**Extract:**
========

Argentina will join Pax Silica, the U.S.-led coalition launched in December 2025 to secure the supply chains behind artificial intelligence (AI), entering through the two links it can supply: critical minerals and energy.
The accession will be formalized at a two-day summit, on June 25 and 26, organized by the State Department and led by Jacob Helberg, the U.S. Under Secretary of State for Economic Affairs and the initiative's architect. Foreign Minister Pablo Quirno announced it on his X account.
The Argentine delegation is headed by Ambassador Alec Oxenford. Quirno framed the move as a continuation of the Framework Instrument for Securing Supply in the Mining and Processing of Critical Minerals, which Argentina and the United States signed in February, also in Washington.
According to the foreign minister, the initiative lets the country take part in joint efforts to land investments, build infrastructure and create incentives across every level of the global AI supply chain — a phrasing that sets a broad expectation against a role that, for now, is narrower.
What the signature actually mobilizes is a separate question from the signature itself, and that is where the coming week will be measured.

========

**Data excerpts:**
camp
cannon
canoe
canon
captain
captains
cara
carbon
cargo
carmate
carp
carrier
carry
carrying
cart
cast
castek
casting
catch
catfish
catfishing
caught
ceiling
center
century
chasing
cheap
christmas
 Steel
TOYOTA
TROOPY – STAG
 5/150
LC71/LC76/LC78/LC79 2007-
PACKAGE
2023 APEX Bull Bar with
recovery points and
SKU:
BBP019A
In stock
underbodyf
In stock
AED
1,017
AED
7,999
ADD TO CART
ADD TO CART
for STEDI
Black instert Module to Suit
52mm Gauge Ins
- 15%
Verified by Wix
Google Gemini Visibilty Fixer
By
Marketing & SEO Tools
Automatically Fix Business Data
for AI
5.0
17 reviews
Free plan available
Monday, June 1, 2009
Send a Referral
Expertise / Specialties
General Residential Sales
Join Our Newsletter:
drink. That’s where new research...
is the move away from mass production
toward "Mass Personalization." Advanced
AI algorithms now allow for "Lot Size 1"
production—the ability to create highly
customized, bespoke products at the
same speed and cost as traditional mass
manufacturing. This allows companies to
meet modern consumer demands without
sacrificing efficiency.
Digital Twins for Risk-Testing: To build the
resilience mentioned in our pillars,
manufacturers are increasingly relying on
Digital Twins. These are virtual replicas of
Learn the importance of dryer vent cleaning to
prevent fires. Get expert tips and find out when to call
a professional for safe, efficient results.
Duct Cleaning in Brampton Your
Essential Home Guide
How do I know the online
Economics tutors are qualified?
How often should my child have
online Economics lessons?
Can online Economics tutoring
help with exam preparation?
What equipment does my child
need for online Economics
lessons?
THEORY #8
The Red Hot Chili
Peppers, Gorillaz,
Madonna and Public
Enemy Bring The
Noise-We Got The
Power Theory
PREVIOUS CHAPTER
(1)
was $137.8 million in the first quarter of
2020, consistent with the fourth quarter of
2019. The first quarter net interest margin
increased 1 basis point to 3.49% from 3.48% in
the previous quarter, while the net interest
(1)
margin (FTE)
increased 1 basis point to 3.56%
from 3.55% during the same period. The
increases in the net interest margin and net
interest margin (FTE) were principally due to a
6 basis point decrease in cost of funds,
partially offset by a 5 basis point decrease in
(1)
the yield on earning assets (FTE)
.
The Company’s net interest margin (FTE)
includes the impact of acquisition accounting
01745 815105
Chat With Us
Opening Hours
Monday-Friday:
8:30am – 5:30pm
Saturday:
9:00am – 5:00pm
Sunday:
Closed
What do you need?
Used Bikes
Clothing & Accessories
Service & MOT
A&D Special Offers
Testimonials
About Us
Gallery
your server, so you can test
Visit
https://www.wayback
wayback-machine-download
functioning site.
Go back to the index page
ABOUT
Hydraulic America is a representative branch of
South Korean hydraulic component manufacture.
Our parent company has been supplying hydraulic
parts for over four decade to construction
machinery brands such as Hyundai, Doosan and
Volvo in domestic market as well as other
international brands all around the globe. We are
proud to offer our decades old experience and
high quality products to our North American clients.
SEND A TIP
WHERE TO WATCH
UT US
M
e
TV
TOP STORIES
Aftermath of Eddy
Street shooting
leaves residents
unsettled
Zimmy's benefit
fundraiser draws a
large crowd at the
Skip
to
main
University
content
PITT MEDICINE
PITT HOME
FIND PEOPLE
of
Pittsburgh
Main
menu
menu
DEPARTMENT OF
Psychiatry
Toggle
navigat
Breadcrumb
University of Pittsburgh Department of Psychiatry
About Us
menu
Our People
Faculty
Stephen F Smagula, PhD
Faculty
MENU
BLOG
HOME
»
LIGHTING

========

**Brief:** According to the article on Argentina joining Pax Silica, who heads the Argentine delegation? Please answer in one sentence.

**Exercise result:** Ambassador Alec Oxenford heads the Argentine delegation.